▸ **Your task**
Number the lines below as a list, one line per entry, skipping any blank lines.

▸ **Data supplied**
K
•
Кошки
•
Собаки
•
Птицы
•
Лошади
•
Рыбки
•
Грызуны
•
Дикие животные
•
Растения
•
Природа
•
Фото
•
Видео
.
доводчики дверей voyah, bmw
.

▸ **Problem solution**
1. K
2. •
3. Кошки
4. •
5. Собаки
6. •
7. Птицы
8. •
9. Лошади
10. •
11. Рыбки
12. •
13. Грызуны
14. •
15. Дикие животные
16. •
17. Растения
18. •
19. Природа
20. •
21. Фото
22. •
23. Видео
24. .
25. доводчики дверей voyah, bmw
26. .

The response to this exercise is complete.